# Texte à lire:
§

Année bissextile (2010) de Michael Rowe avec Monica Del Carmen

 pasmal.jpg

Hier, en entrant dans mon cinéma préféré,  j’avais le choix entre la France (celle de  L’illusionniste et son passé idéalisé) et le Mexique (nation plus remuante et qui a décroché la caméra d’or à Cannes avec ce film). Pour rester au diapason d’une actualité sportive que je suis avec une ferveur (mes amis footeux Ed et Joachim s’en doutent !) qui n’a d’égale que celle que manifestait feu Raymond Barre lorsqu’il assistait aux débats de l’assemblée nationale ; j’ai opté pour la victoire des mexicains (en pensant surtout que le film allait être plus vite retiré de la circulation que le film de Chomet susnommé).

Si le résultat n’est sans doute pas aussi délectable que la déroute de notre équipe nationale (vous ne pouvez pas savoir à quel point le sport me fait jubiler en ce moment d’autant plus que cette débâcle semble vraiment coïncider parfaitement avec l’effondrement du sarkozysme et son arrogance bling-bling : les beaufs friqués et m’as-tu-vu ne font plus rêver et c’est tant mieux !), Année bissextile s’avère être une œuvre très prometteuse et Rowe un cinéaste à suivre.

Le sujet, sulfureux, a déjà été divulgué un peu partout. Laura est une jeune femme ordinaire, journaliste, qui crève de solitude dans son petit appartement à Mexico. Les hommes qu’elle ramène chez elle certains soirs pour tromper son ennui ne restent jamais et elle passe ses journées entre son ordinateur, son téléphone et la fenêtre où elle observe le quotidien de ses voisins, rêvant sans doute à une vie similaire (une vie de couple paisible). Tout va basculer le jour où elle rencontre un homme qui va rester mais qui, pour jouir, va également la frapper et l’entraîner dans une relation sadomasochiste jusqu’au-boutiste.

§

# Enregistrements:

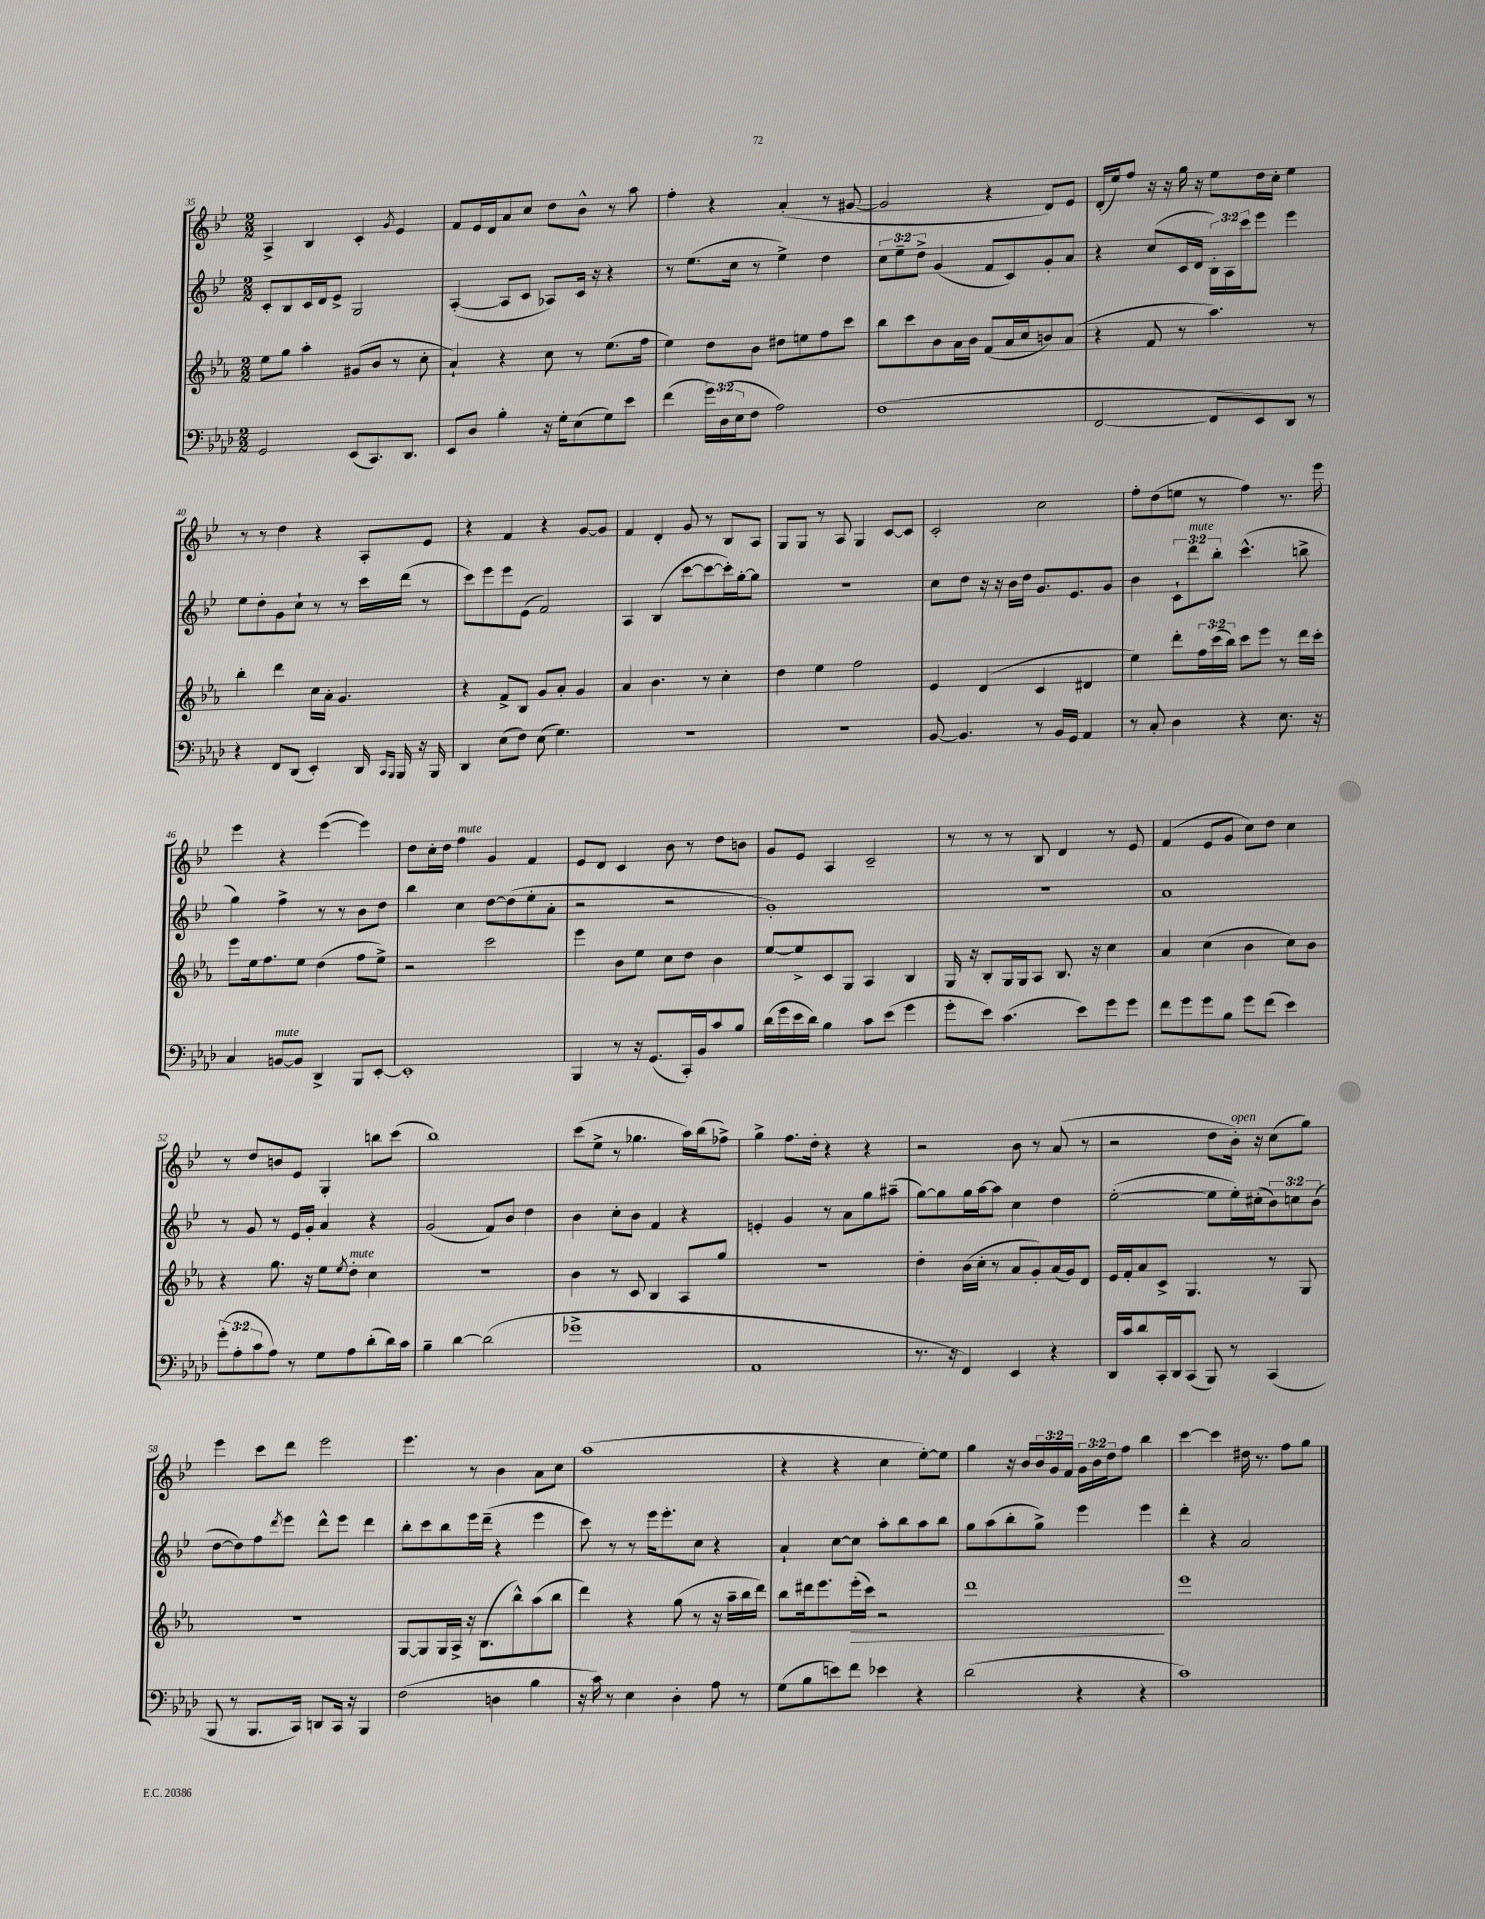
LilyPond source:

§

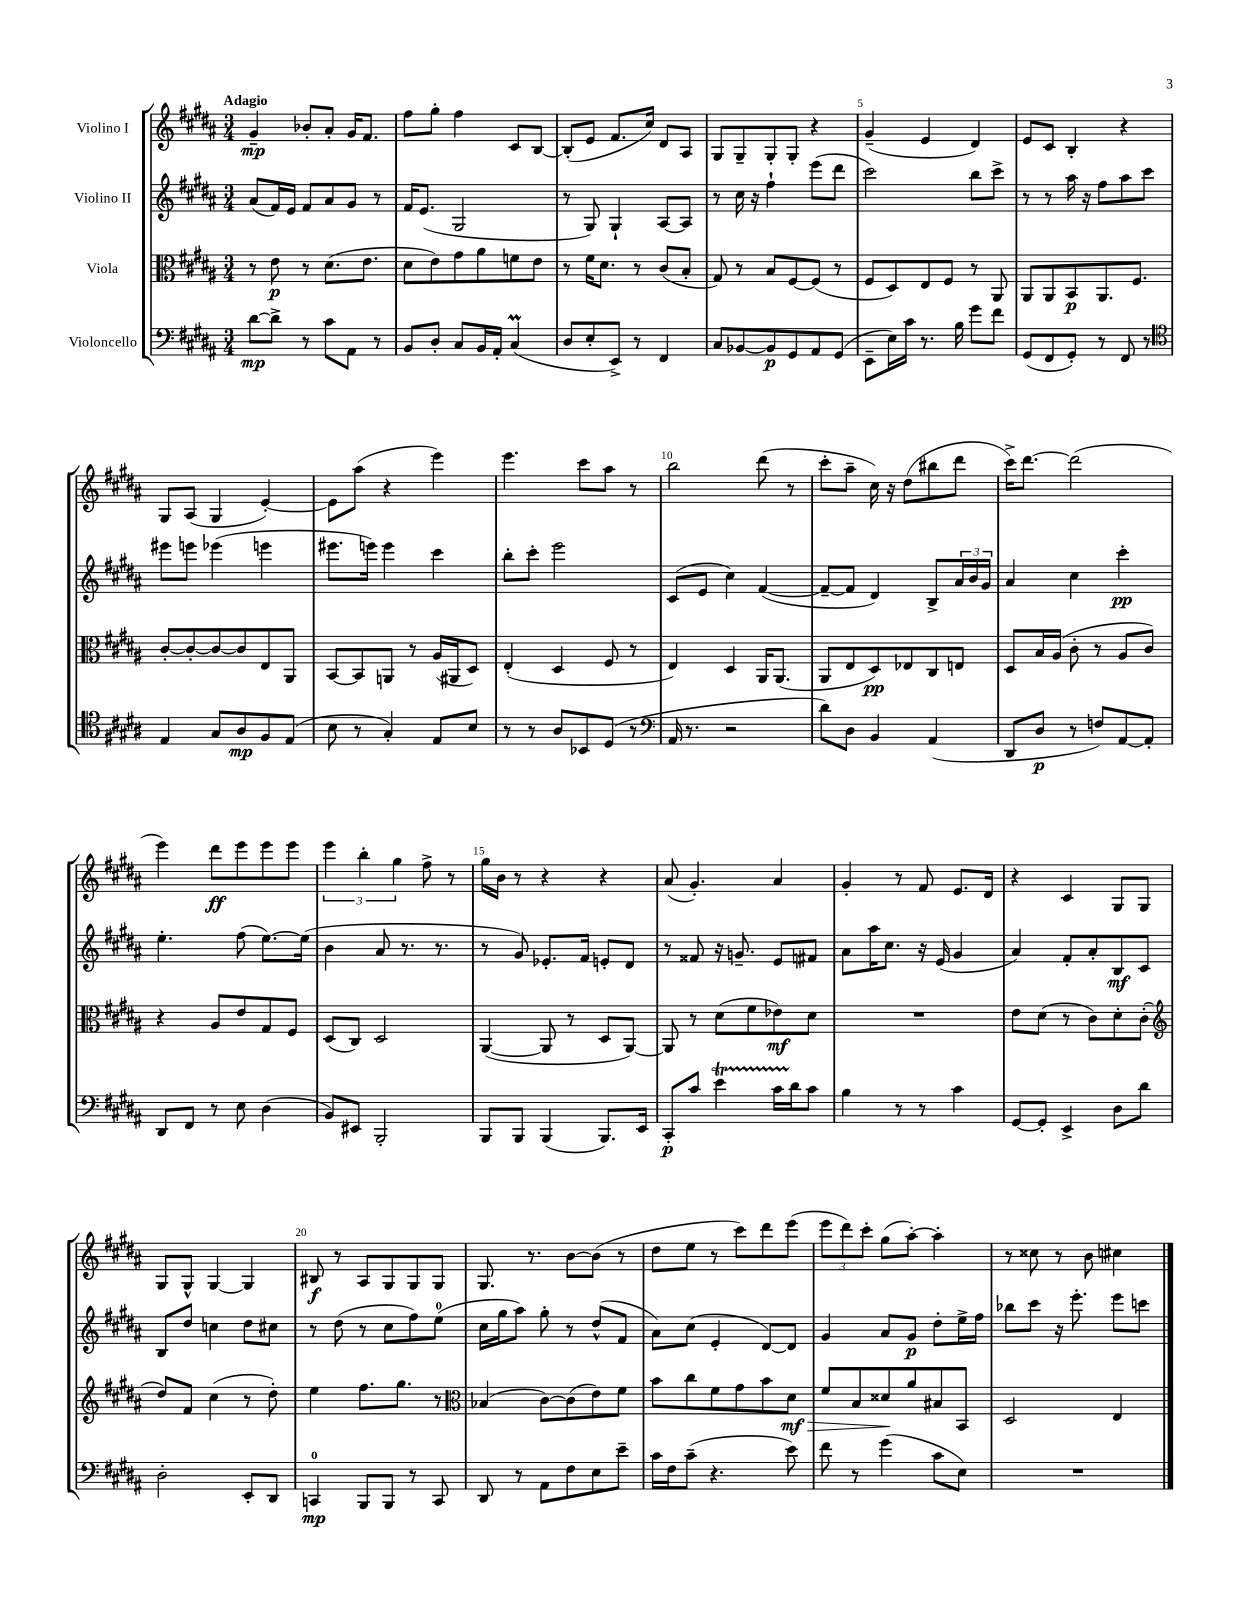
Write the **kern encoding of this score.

§

# Consignes:
**a.** Selon la critique d'Année bissextile, quel prix le film a-t-il obtenu à Cannes ?
**b.** Poursuivez la critique d'Année bissextile à la suite de sa dernière phrase.

# Réponses:
**a.** La caméra d'or.

**b.**
Jusqu’où peut-on aller par amour ? Telle est la question que pose un film qui s’aventure dans les zones dangereuses où les pulsions sexuelles voisinent avec les pulsions de mort, où la passion rime avec souffrance et où l’amour se conjugue avec le plus grand abandon de soi. Le film semble, à un moment donné, emprunter le chemin de L’empire des sens, le chef-d’œuvre sublimissime de Nagisa Oshima. Sauf que le regard de Rowe est beaucoup plus froid, beaucoup plus clinique. On pense davantage à quelqu’un comme Catherine Breillat et à des films comme Parfait amour ! ou Romance. Il y a chez le cinéaste mexicain la même idée que c’est dans l’humiliation et la soumission la plus totale que la femme parvient, paradoxalement, à s’épanouir et à exister. Le film s’aventure moins sur le terrain de la « guerre des sexes » comme chez Breillat mais montre une héroïne qui s’accroche à son petit despote (par ailleurs très tendre et affectueux une fois les ébats clos) parce qu’elle existe réellement dans ses bras.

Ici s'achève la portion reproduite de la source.